One might therefore expect to find the plateau itself uninhabited, and all the people settled at its edges. That is the course which would have been followed by Europeans like ourselves skilled in the rationale of colonization. As a matter of fact, not a human being lives below, but on the heights there are over 80,000 Makonde, nearly 5,000 Wangoni, thousands of Wayao and Wamakua, and a—to me—unknown number of Wamatambwe. In recent times, however, the tendency to come further and further down into the well-watered lowlands, has been gaining ground. This has been caused by the cessation of the Mafiti raids and the firm rule of the German Administration. This tendency, however, only affects the more progressive elements, the Yaos and Makuas, not the Makonde. The latter follow the practice which has been usual with them from time immemorial. So soon as the most necessary work has been done in house and garden, father and son, or mother and daughter take on their shoulders a pole, some yard and a half or two yards long, to each end of which is fastened a large gourd, or perhaps two. They hurry along at a rapid walk to the edge of the plateau, from which their hamlet is inconveniently distant, scramble down a steep declivity by a difficult path, remain for a while in the marshy bottom and return with their load up the almost vertical ascent of several hundred yards. At last, having accomplished the toilsome climb, they draw a deep breath, and walk, or rather trot, back to their village. The Makonde are said to devote the greater part of their lives to tillage—which I find true as far as I have gone, though I have not reached their main centre of distribution—but beyond all doubt the second largest share of their time is absorbed by these long excursions—so foolish a waste of time according to our ideas—in search of water. If half the family has to spend two hours, or even more, daily in bringing in, at the cost of severe labour, just enough water to cook their pittance of ugali and allow every one a muddy draught all round, it is surely an economic absurdity.

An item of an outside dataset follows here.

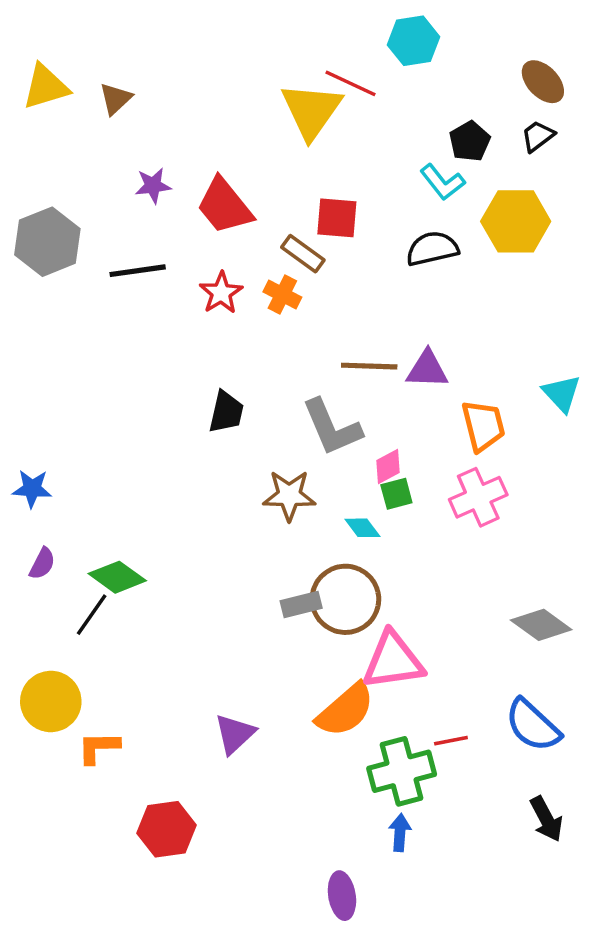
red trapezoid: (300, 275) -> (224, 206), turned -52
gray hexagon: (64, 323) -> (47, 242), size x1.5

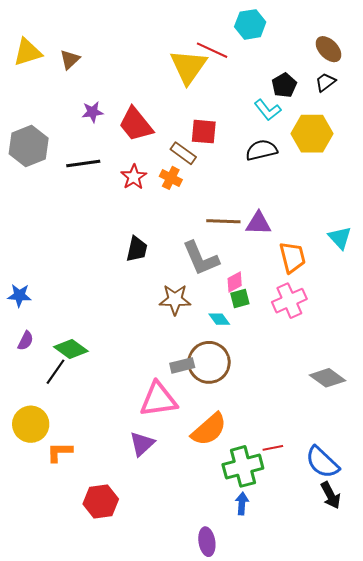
pink triangle: (393, 661) -> (158, 399), moved
blue semicircle: (533, 725) -> (322, 462), moved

DANCE ON STILTS AT THE GIRLS’ UNYAGO, NIUCHI
Newala, too, suffers from the distance of its water-supply—at least the Newala of to-day does; there was once another Newala in a lovely valley at the foot of the plateau. I visited it and found scarcely a trace of houses, only a Christian cemetery, with the graves of several missionaries and their converts, remaining as a monument of its former glories. But the surroundings are wonderfully beautiful. A thick grove of splendid mango-trees closes in the weather-worn crosses and headstones; behind them, combining the useful and the agreeable, is a whole plantation of lemon-trees covered with ripe fruit; not the small African kind, but a much larger and also juicier imported variety, which drops into the hands of the passing traveller, without calling for any exertion on his part. Old Newala is now under the jurisdiction of the native pastor, Daudi, at Chingulungulu, who, as I am on very friendly terms with him, allows me, as a matter of course, the use of this lemon-grove during my stay at Newala.